At the conference, @lakomaa finally gave me a copy of the paper, that I have now read. It makes for a great read, I really appreciate the effort to take a high level view.
- Section "The increasing cost in health care" suggests that the ethics of care is such that cost-reduction innovation is not incentivised in formal care institutions. This suggests that part of the systemic impact of open care might come from reaping the opportunities for cost reduction innovation that the formal system forgoes. This even resonates with the large efforts communities in preventative care that emerges from the opencare conversation. Yet, this is not discussed in the paper. There is only one sentence in the conclusions, but it does not latch to examples or data. I wonder why?

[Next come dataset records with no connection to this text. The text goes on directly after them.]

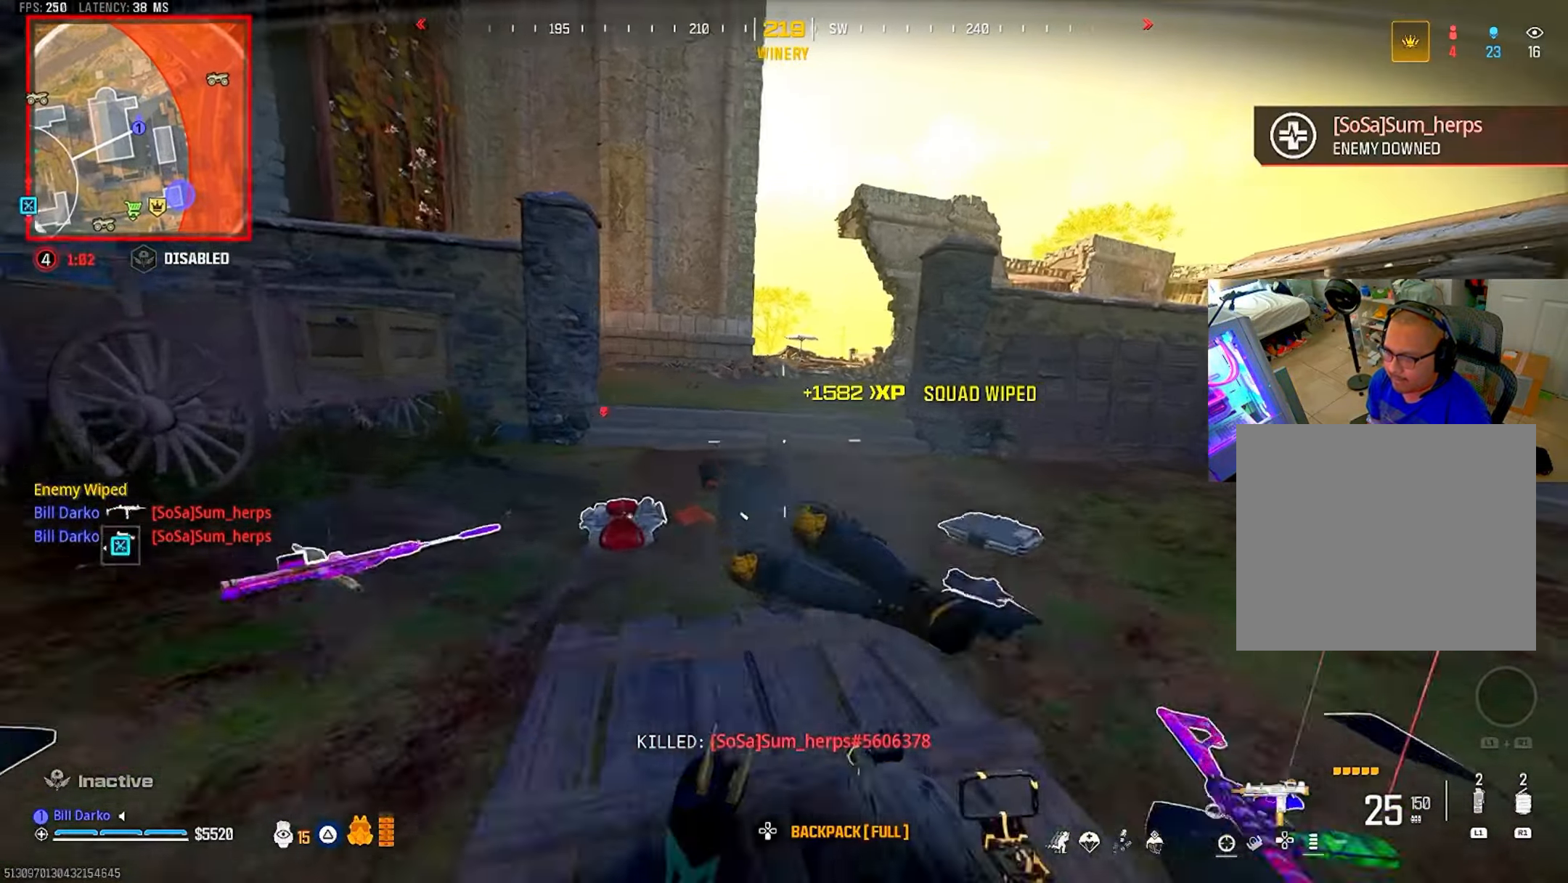
{"dt_ms": 500, "buttons": [], "left_stick": "center", "right_stick": "center", "events": [[66, "L3", "down"], [66, "left_stick", "up"], [183, "L3", "up"], [183, "left_stick", "center"]]}
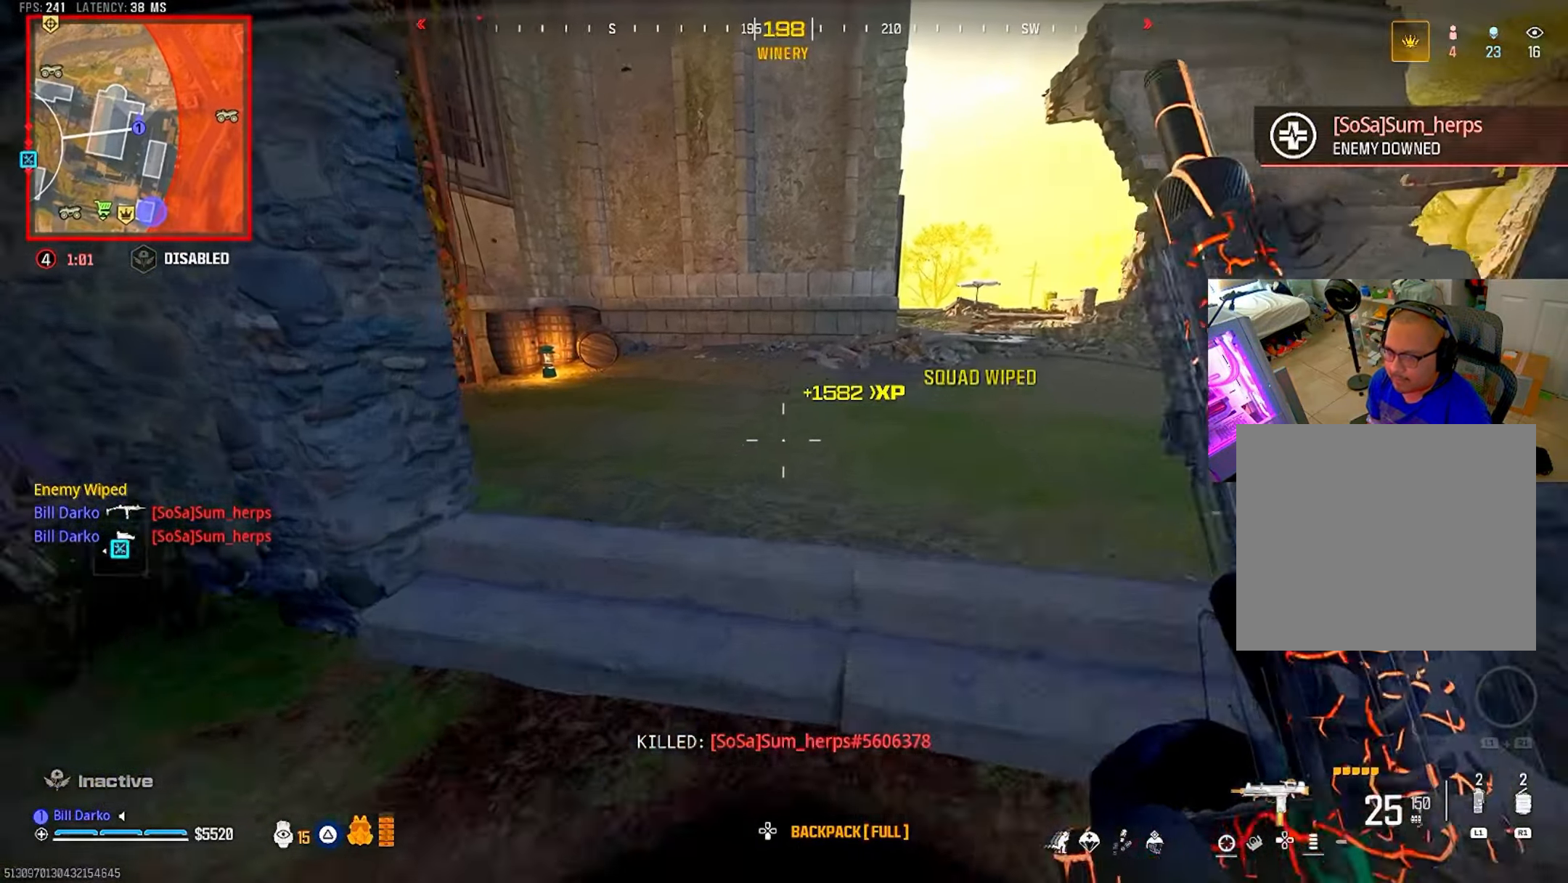
{"dt_ms": 500, "buttons": [], "left_stick": "center", "right_stick": "center", "events": [[33, "CROSS", "down"], [50, "L3", "down"], [50, "left_stick", "up"], [150, "CROSS", "up"], [166, "L3", "up"], [166, "left_stick", "center"], [216, "SQUARE", "down"], [300, "SQUARE", "up"], [350, "SQUARE", "down"], [416, "SQUARE", "up"]]}
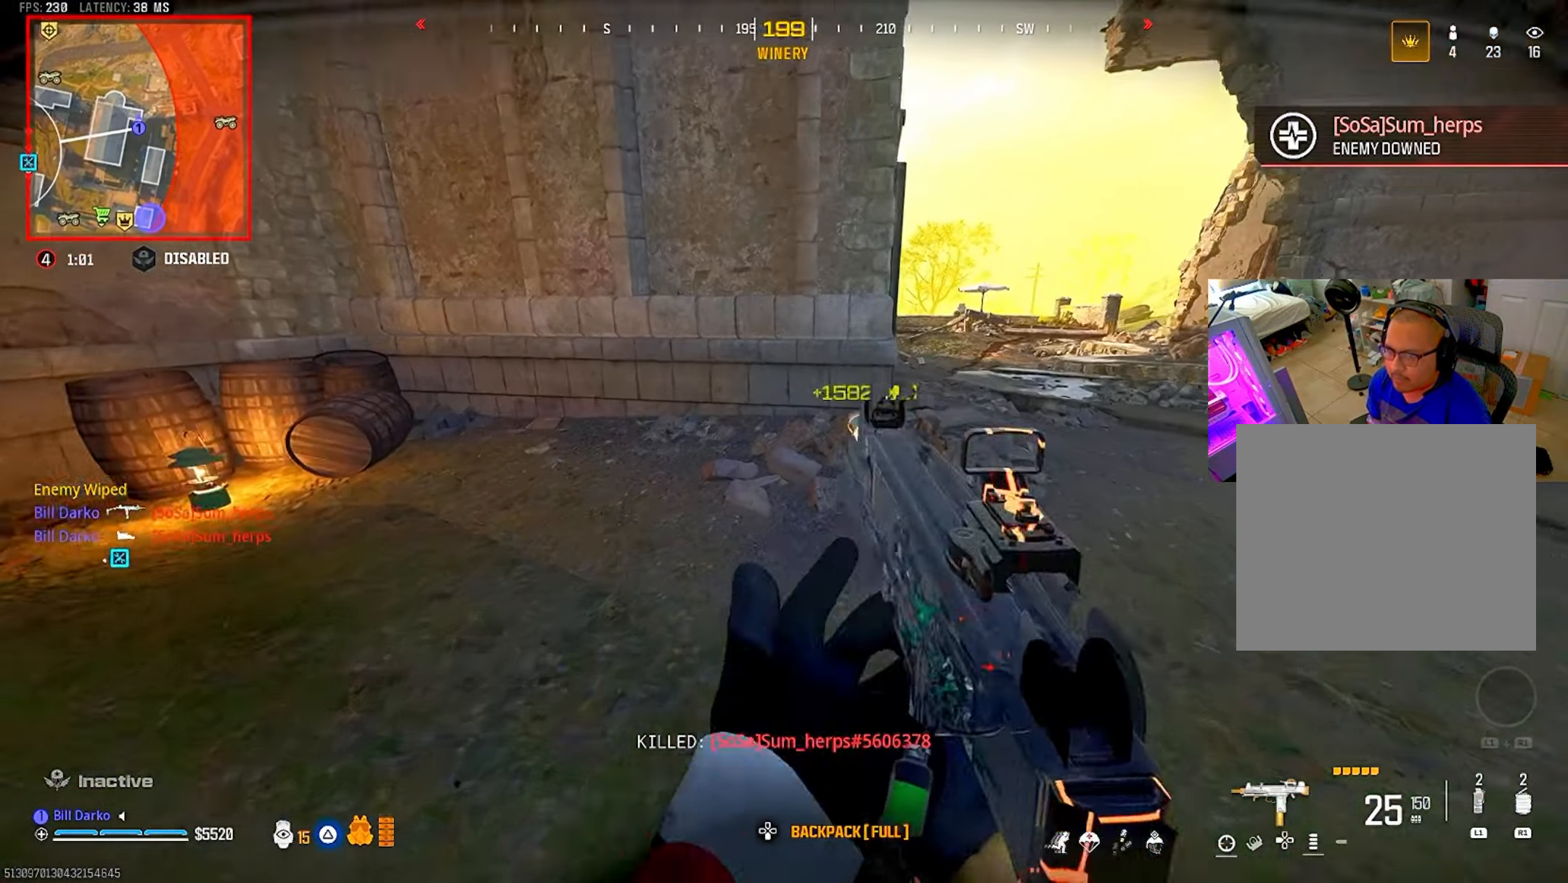
{"dt_ms": 500, "buttons": [], "left_stick": "center", "right_stick": "center", "events": [[66, "L3", "down"], [66, "left_stick", "up"], [200, "L3", "up"], [200, "left_stick", "center"], [350, "CIRCLE", "down"], [433, "CIRCLE", "up"]]}
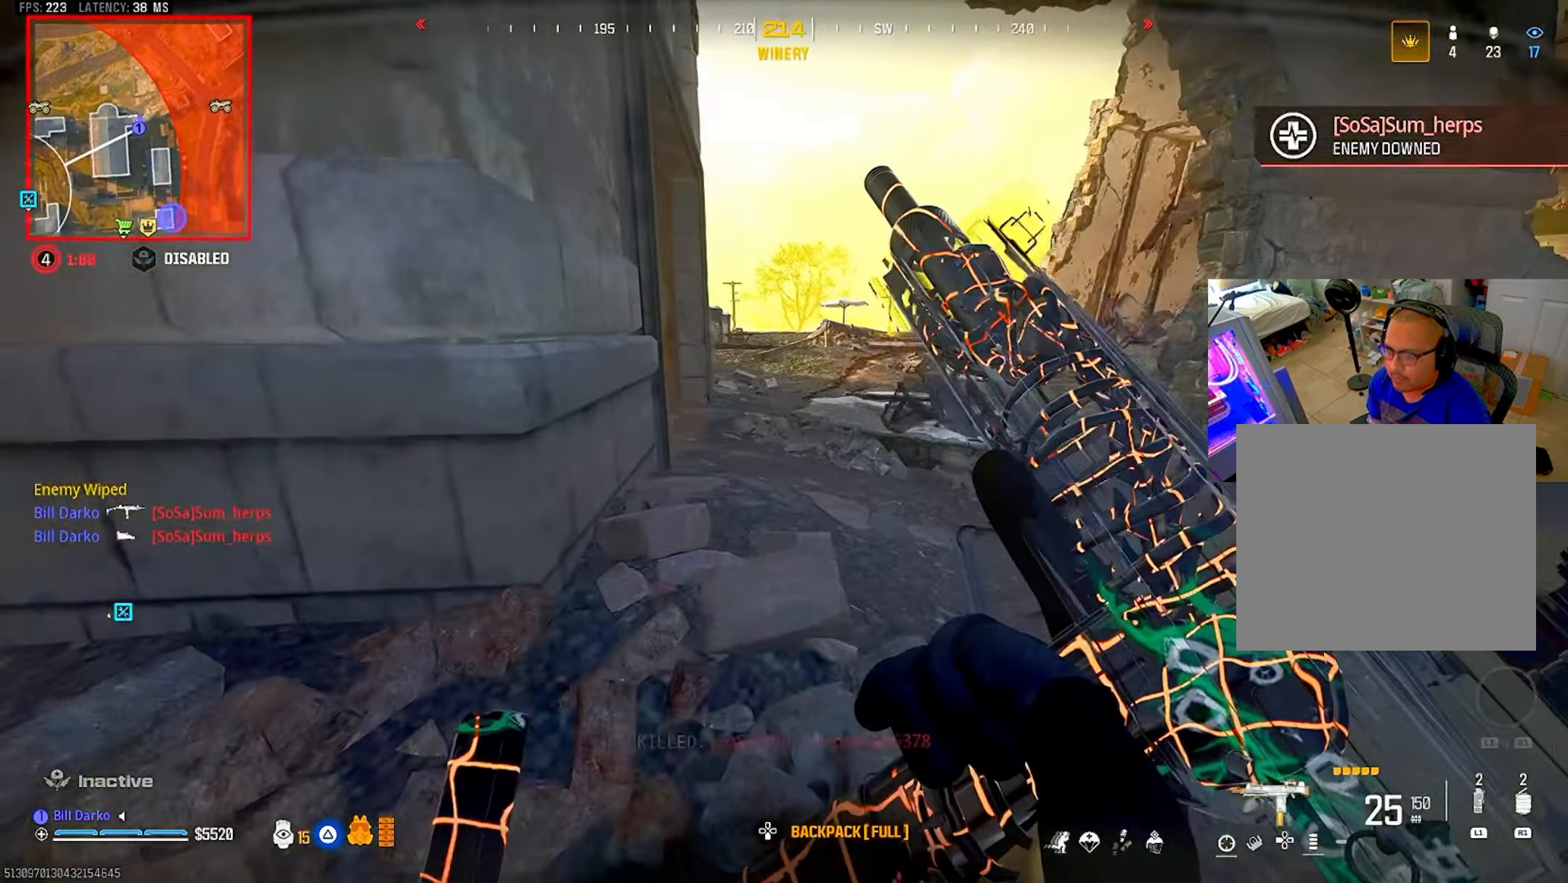
{"dt_ms": 500, "buttons": [], "left_stick": "center", "right_stick": "center", "events": [[33, "CIRCLE", "down"], [133, "CROSS", "down"], [150, "CIRCLE", "up"], [150, "L3", "down"], [150, "left_stick", "up"], [233, "CROSS", "up"], [266, "L3", "up"], [266, "left_stick", "center"]]}
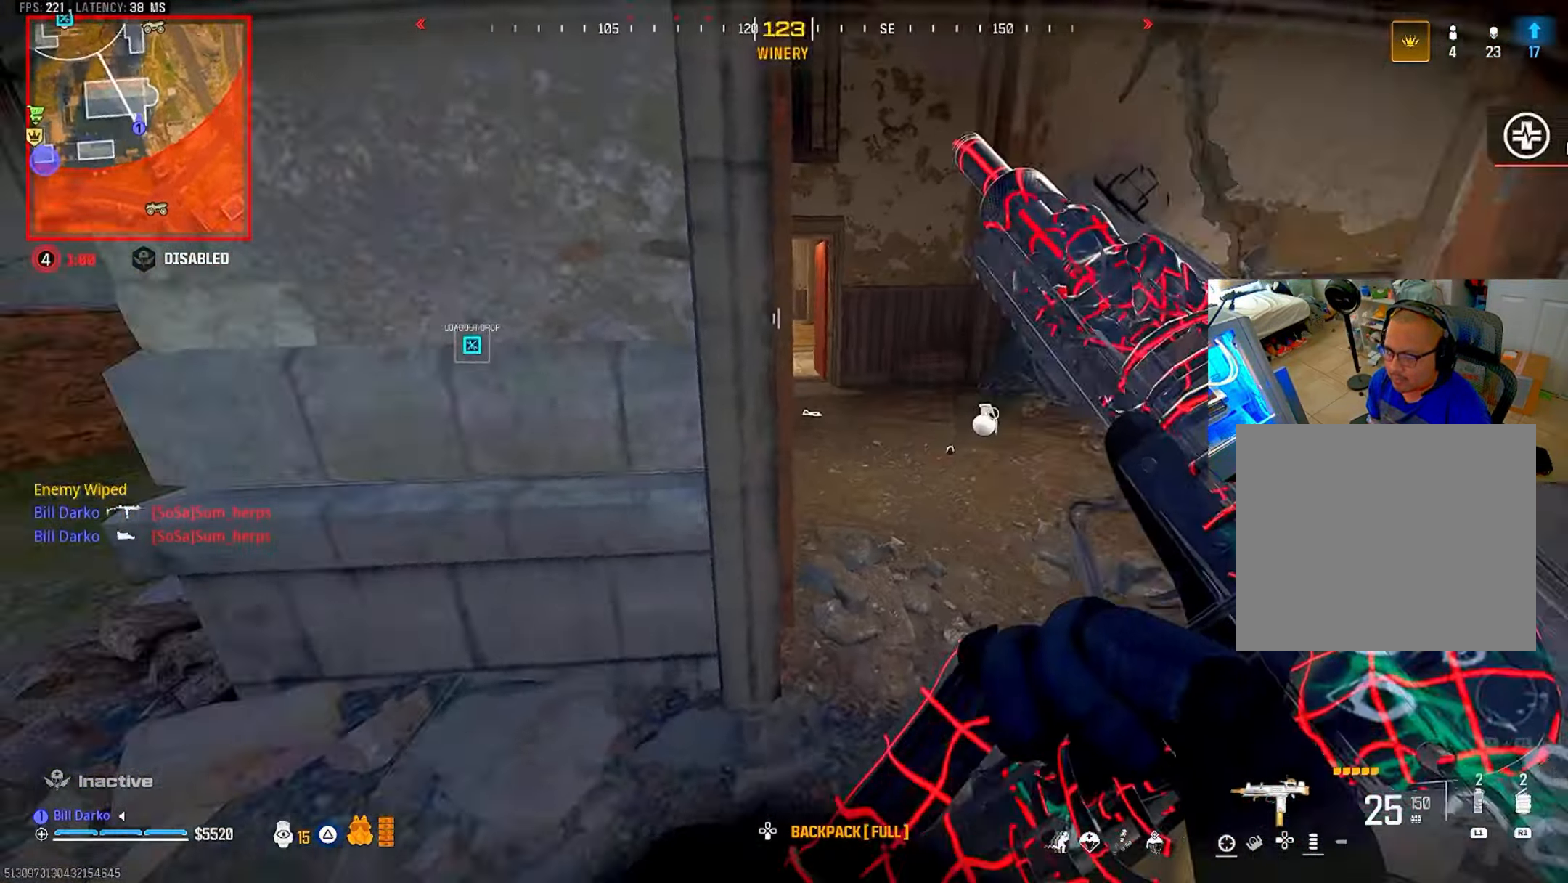
{"dt_ms": 500, "buttons": [], "left_stick": "center", "right_stick": "center", "events": [[150, "L3", "down"], [150, "left_stick", "up"], [300, "L3", "up"], [300, "left_stick", "center"]]}
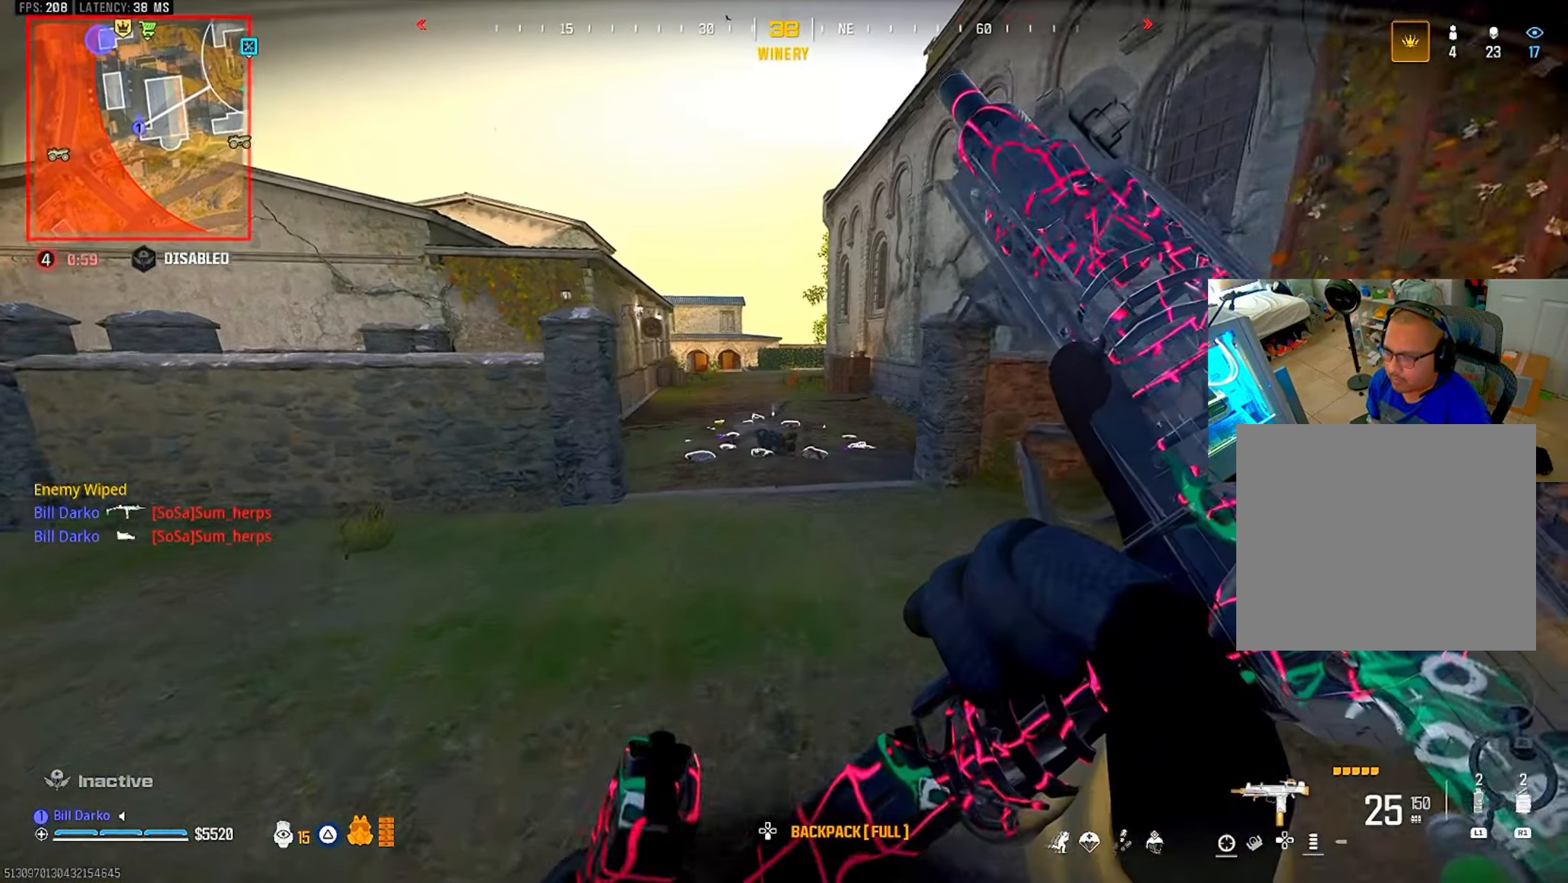
{"dt_ms": 500, "buttons": ["CROSS", "L3"], "left_stick": "up", "right_stick": "center", "events": [[83, "CIRCLE", "down"], [200, "CIRCLE", "up"], [283, "CIRCLE", "down"], [383, "CIRCLE", "up"], [433, "CROSS", "down"], [450, "L3", "down"], [450, "left_stick", "up"]]}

- "In this study, the cases are limited to those using information technologies". Why? It's counterintuitive, given @amelia's conclusion number one, "when in need of care, people reach for other people, not for technology".
- Section ""When does open care emerge?" lists some success factors for open care projects. Based on what? How many cases? Collected and classified how? Etc.
- The same section makes an intriguing observation. "Most open care projects are organized as non-profits. As they do not have a bottom line, the efficiency of the project is difficult to evaluate, allowing room for opportunism." This might benefit from some more space and explanation. I do not understand it fully, at least.
- I would be curious to include Open Rampette among the examples; how do opencare's own prototypes fit in your analysis? Is the City of Milan behaving in a way that is consistent with your model?